Extract ▸
[Start of Attachment]

Regarding the “To-Do” list: It was an interesting discovery to realize it exists and how it affects my work. My subconscious would decide that I do some systematic error, and before you know it I was making the opposite error all over in an attempt to compensate. Conclusion: Just look at what’s in front of me, the rest of the “advisers” must realize their secondary position. When it comes to decision making, I’m the boss.

 

-Ifat

 

Integration is the key to good Art (weekly #6)

OK, I have had so many thoughts this past week about art I don’t even know where to begin. Maybe I should just serve you, the reader, with the salad of my thoughts, although I am not a fan of random collection of things and nobody likes a salad with random ingredients. I mean, really… cabbage may be OK in some pie, but it can totally ruin a salad, don’t you think?

Nevertheless a salad it is, but I shall try to control the ingredients.

So one thought I had is Why I want to paint to begin with (vs. some other form of art).

What I like about painting vs. animation or a movie is that it captures one particular moment and by capturing a moment it can make the drama and significance of it more powerful than if it were part of a sequence of motion. I think a painting also has the power to capture motion is such a way that the painting seems to show the motion better than if it were a movie or an animation. Here is one example I stumbled upon recently, a painting by an artist named Carmen Mansilla.

Choosing that particular moment inside the sequence of motion that best represents it can show the motion more clearly.

Another reason I like painting, vs. sculpting, for example, is that a painting gives the artist the power to control the universe in which the character belongs, not just the character. Sculpting, however, sends a different message: that the figure is the only important thing. Its pose supersedes space and time, it is important by itself, regardless of its surrounding.

 

Another thought I had is a better understanding of something I read in “The Romantic Manifesto” by Ayn Rand. Ayn Rand wrote about the key to evaluating art. If I may paraphrase (and I may, because I am the only one here to give myself permission), she says that art is as good or as bad as the degree of integration its execution has around its theme. Apologies to the reader for not being able to provide a direct quote, please search the book if you are interested where she discusses the idea in depth.

What does this mean, then? It could take many forms. Harmony is a form of integration. Harmony of lines or of color. This is something I also learned from my teacher, Tenaya Sims: to see lines or “rhythms” in a painting of sculpture. In some cases, that is, in good art, those rhythms are not random, but they center around the painting’s theme (or main subject, or concept). I am not speaking here of the subject matter, but of the spiritual content that is communicated.

Here is one example, it’s a sculpture by Karl Jensen: http://www.cordair.com/jensen/daretodream.php

(Please follow the link to see the sculpture). Bellow is that picture but I drew the lines of “rhythm” I saw in it.

The “rhythm lines” here are variations on a theme. Each is different but they all have something in common. The lines of the folds, for example, all have the same degree of curvature and all converge into one point. The line of the fabric and the line of the stretched side of her body do the same. Now how do these lines serve to emphasize the sculpture’s theme?

[End of Attachment]

Work instructions ▸
Revise the portion of the art essay beginning with the words "Nevertheless a salad" and ending with "form of art).", putting "components" wherever "ingredients" occurs, and give the revised portion.

Source information ▸

[Start of Attachment]

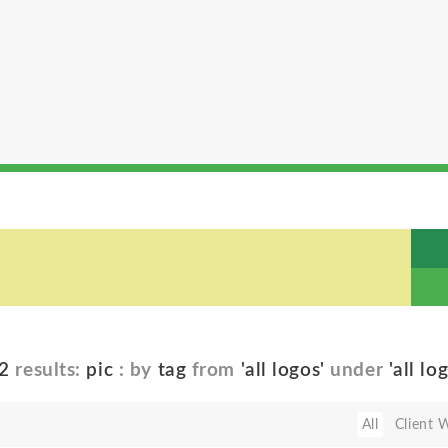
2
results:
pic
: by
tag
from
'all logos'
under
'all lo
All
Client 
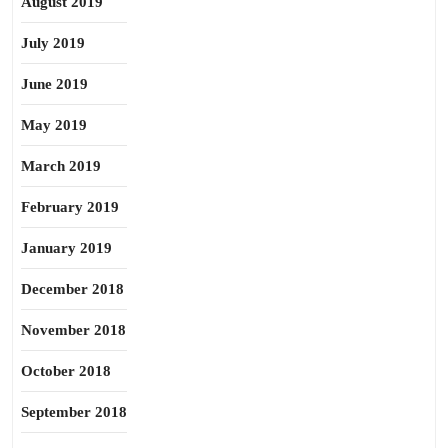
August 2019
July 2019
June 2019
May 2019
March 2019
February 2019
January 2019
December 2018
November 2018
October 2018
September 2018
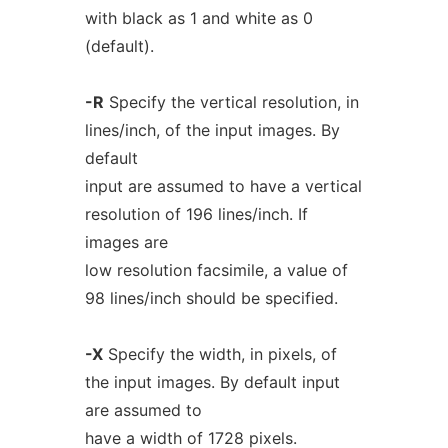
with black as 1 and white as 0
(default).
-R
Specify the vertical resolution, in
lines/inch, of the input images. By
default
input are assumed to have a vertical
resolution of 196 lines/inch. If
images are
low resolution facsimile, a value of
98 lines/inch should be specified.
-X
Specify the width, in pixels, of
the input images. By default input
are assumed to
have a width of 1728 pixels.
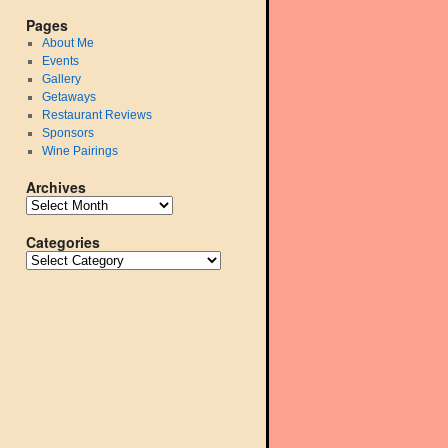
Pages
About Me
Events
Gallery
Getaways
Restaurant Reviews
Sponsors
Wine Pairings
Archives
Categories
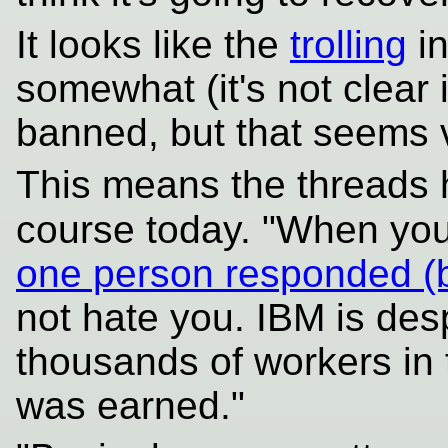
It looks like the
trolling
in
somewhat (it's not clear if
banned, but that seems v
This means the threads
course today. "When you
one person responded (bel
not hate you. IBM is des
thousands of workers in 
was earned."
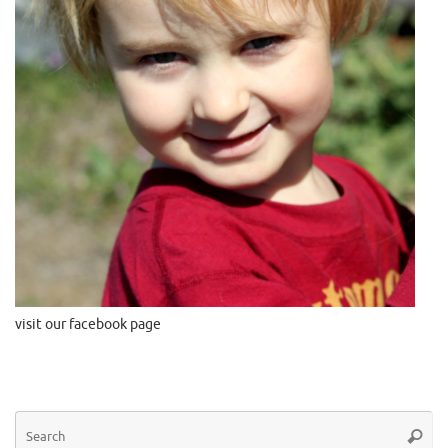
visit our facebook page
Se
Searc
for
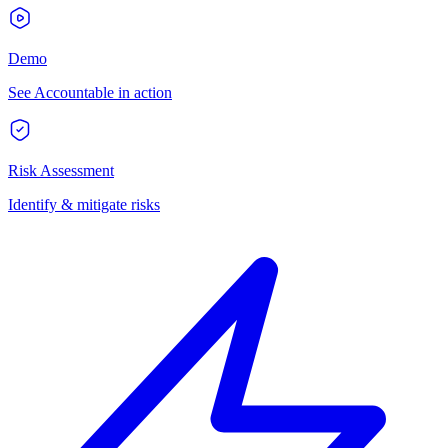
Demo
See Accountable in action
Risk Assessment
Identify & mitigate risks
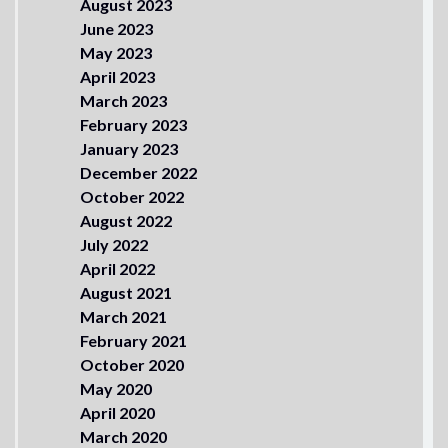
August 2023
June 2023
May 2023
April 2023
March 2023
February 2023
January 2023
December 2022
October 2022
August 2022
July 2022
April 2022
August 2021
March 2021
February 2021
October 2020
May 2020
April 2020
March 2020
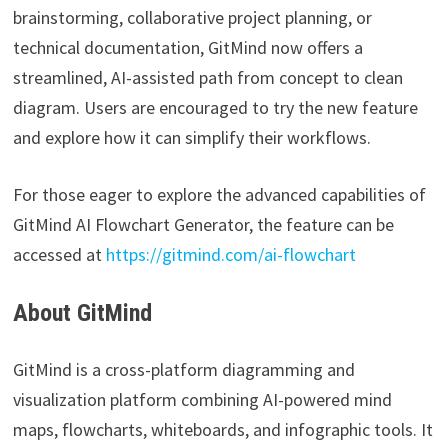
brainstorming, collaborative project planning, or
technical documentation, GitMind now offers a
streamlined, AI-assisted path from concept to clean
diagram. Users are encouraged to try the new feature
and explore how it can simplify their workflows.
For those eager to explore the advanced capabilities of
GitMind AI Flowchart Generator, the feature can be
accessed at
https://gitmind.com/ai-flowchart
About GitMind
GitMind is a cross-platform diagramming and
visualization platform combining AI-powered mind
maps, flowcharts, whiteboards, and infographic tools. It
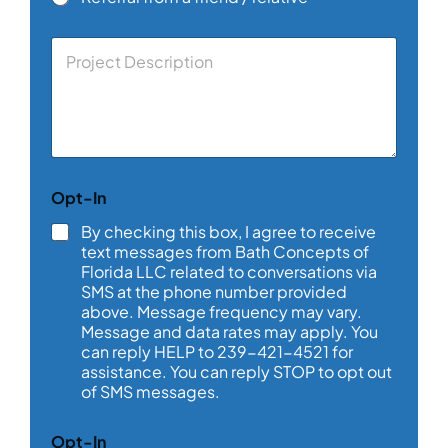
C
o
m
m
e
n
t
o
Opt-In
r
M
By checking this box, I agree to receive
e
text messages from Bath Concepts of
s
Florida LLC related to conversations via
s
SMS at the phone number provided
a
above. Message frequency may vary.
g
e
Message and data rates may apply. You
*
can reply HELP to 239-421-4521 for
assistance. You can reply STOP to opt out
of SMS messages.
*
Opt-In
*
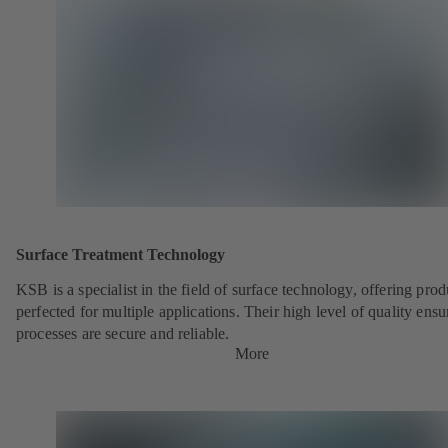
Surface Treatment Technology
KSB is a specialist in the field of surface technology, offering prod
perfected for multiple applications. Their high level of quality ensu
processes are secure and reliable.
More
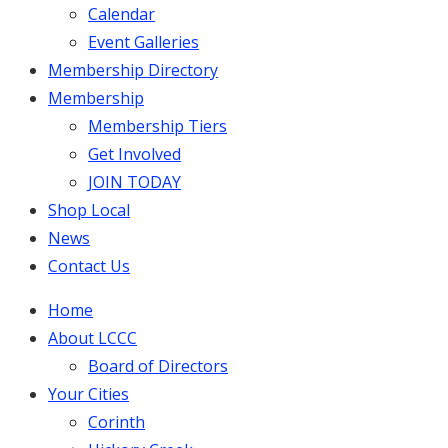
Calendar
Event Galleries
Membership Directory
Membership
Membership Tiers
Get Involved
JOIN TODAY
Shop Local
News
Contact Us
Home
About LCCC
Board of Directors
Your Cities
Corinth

[End of Attachment]
[Start of Attachment]

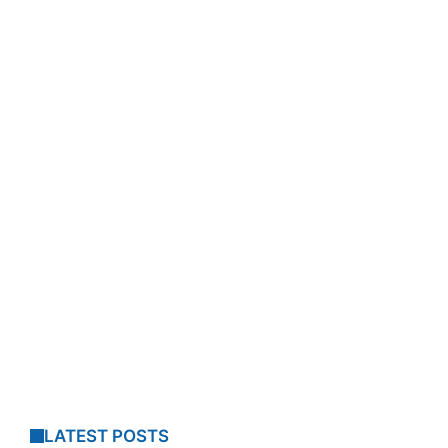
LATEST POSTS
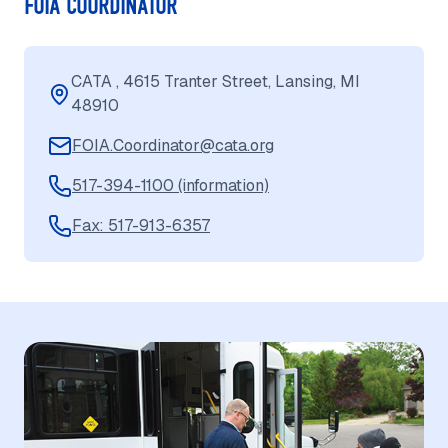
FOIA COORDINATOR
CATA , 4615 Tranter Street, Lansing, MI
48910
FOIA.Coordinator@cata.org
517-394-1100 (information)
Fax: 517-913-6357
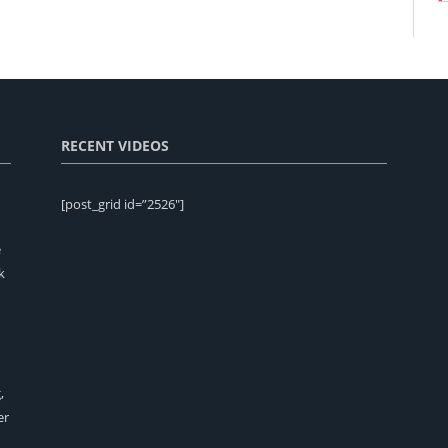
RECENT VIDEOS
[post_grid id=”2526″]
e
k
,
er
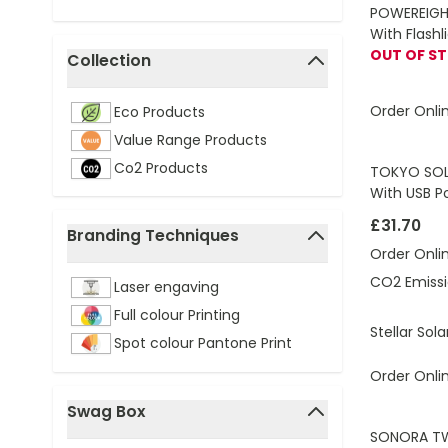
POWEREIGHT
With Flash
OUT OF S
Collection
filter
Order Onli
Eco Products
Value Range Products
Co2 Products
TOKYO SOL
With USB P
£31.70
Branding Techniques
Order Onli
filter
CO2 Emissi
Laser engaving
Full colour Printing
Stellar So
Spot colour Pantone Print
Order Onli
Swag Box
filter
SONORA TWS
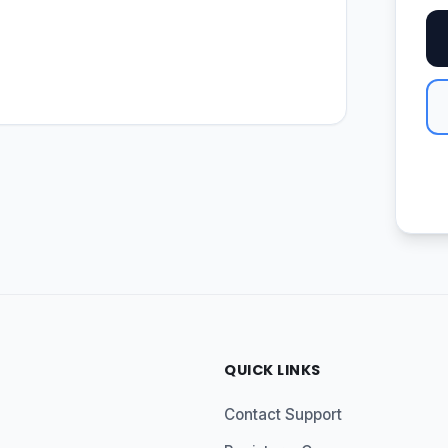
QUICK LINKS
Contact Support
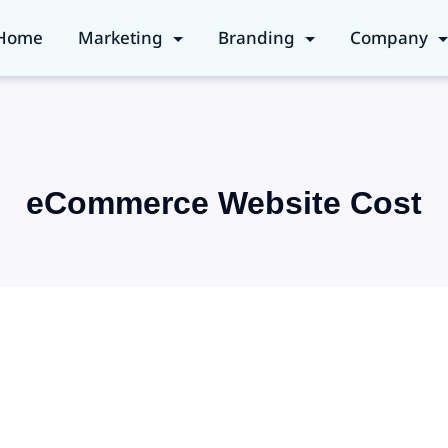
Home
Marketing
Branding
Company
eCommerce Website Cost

[End of Attachment]
[Start of Attachment]

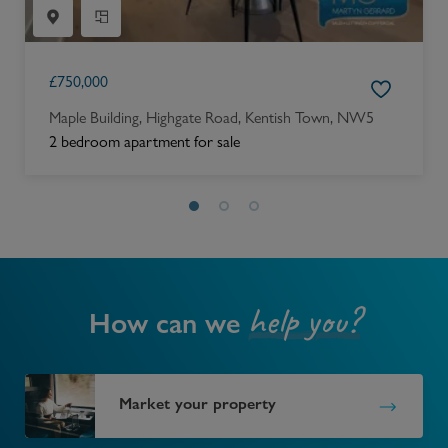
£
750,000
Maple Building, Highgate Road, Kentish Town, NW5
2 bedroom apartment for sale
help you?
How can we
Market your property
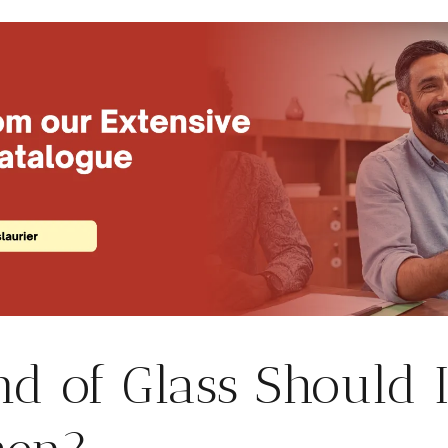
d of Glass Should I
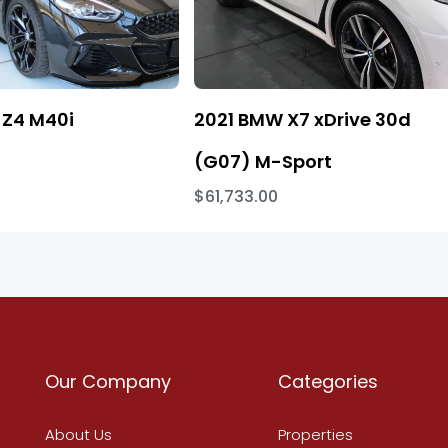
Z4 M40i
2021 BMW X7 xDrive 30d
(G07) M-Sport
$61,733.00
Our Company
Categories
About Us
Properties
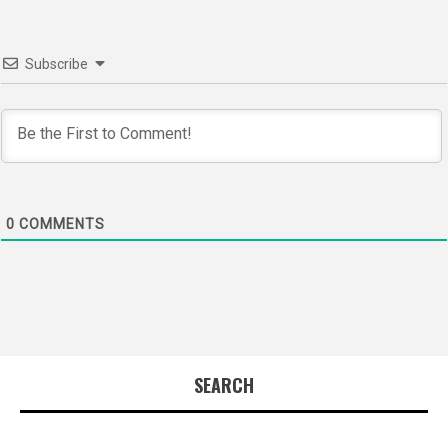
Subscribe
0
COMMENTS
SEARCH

[End of Attachment]

Reply to the exercise ▸
Nevertheless a salad it is, but I shall try to control the components.

So one thought I had is Why I want to paint to begin with (vs. some other form of art).